Records from a collection:

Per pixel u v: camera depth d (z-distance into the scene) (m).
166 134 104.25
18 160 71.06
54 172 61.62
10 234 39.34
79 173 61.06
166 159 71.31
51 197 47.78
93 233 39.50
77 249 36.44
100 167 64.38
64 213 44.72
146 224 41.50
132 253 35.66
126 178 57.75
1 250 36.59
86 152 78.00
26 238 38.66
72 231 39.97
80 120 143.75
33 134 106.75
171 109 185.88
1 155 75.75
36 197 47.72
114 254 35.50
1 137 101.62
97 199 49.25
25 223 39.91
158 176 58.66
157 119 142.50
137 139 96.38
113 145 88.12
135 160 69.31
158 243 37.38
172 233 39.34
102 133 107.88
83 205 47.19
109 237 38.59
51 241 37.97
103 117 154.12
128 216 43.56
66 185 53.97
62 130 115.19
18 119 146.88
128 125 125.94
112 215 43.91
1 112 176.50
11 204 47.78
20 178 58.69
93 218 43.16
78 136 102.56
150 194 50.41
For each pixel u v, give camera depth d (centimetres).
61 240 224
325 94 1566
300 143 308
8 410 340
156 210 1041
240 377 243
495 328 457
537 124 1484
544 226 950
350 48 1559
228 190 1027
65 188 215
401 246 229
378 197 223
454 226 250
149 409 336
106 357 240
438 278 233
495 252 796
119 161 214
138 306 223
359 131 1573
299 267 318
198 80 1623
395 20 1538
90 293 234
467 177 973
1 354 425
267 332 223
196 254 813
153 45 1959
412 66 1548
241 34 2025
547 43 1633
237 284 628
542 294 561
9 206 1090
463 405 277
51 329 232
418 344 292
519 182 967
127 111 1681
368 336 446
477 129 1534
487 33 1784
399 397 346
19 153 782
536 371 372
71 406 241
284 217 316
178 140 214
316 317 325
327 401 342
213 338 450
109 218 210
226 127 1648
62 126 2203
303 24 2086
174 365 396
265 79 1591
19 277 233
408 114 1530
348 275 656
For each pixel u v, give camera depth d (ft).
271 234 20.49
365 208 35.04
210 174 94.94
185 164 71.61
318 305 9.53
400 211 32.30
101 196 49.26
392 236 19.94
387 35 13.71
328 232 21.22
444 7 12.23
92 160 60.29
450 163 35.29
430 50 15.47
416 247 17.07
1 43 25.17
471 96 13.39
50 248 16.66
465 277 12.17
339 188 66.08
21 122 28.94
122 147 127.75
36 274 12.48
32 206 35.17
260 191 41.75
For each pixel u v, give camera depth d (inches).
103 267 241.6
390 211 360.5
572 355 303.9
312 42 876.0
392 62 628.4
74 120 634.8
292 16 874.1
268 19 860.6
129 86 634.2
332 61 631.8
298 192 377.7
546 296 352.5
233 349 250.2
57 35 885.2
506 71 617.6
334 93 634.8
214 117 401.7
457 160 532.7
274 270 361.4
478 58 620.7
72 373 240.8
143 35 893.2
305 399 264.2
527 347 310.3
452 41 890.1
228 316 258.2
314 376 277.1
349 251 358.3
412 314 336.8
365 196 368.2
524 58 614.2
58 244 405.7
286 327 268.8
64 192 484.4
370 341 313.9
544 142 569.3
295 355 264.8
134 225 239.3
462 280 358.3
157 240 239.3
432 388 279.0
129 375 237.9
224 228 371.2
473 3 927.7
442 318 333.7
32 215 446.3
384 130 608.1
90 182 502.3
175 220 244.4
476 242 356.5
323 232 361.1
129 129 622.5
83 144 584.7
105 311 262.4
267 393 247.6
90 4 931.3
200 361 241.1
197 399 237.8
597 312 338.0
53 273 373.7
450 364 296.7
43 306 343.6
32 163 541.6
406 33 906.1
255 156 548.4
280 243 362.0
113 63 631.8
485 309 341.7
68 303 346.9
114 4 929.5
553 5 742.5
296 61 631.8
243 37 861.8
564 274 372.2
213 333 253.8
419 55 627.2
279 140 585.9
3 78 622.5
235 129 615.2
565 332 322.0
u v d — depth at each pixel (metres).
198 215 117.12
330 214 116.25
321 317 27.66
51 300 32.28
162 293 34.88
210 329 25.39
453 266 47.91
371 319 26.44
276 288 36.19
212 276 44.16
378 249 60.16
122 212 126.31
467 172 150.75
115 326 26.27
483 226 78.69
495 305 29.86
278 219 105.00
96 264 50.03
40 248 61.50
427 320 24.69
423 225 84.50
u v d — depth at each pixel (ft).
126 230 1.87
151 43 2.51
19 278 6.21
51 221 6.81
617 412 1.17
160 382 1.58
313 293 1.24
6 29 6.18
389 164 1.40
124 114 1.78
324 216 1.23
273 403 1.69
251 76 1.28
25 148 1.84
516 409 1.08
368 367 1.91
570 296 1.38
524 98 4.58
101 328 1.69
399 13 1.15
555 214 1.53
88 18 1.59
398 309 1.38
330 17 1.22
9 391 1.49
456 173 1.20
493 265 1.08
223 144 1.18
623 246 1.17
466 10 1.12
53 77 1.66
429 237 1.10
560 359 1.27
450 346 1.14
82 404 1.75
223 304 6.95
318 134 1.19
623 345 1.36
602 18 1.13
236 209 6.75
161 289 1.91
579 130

Exercise instructions:
Look above for the line holding "365 208 35.04" and the line holding "83 144 584.7", then output exactly those two lines and every line between them, nothing more.

Expected answer:
365 208 35.04
210 174 94.94
185 164 71.61
318 305 9.53
400 211 32.30
101 196 49.26
392 236 19.94
387 35 13.71
328 232 21.22
444 7 12.23
92 160 60.29
450 163 35.29
430 50 15.47
416 247 17.07
1 43 25.17
471 96 13.39
50 248 16.66
465 277 12.17
339 188 66.08
21 122 28.94
122 147 127.75
36 274 12.48
32 206 35.17
260 191 41.75
For each pixel u v, give camera depth d (inches).
103 267 241.6
390 211 360.5
572 355 303.9
312 42 876.0
392 62 628.4
74 120 634.8
292 16 874.1
268 19 860.6
129 86 634.2
332 61 631.8
298 192 377.7
546 296 352.5
233 349 250.2
57 35 885.2
506 71 617.6
334 93 634.8
214 117 401.7
457 160 532.7
274 270 361.4
478 58 620.7
72 373 240.8
143 35 893.2
305 399 264.2
527 347 310.3
452 41 890.1
228 316 258.2
314 376 277.1
349 251 358.3
412 314 336.8
365 196 368.2
524 58 614.2
58 244 405.7
286 327 268.8
64 192 484.4
370 341 313.9
544 142 569.3
295 355 264.8
134 225 239.3
462 280 358.3
157 240 239.3
432 388 279.0
129 375 237.9
224 228 371.2
473 3 927.7
442 318 333.7
32 215 446.3
384 130 608.1
90 182 502.3
175 220 244.4
476 242 356.5
323 232 361.1
129 129 622.5
83 144 584.7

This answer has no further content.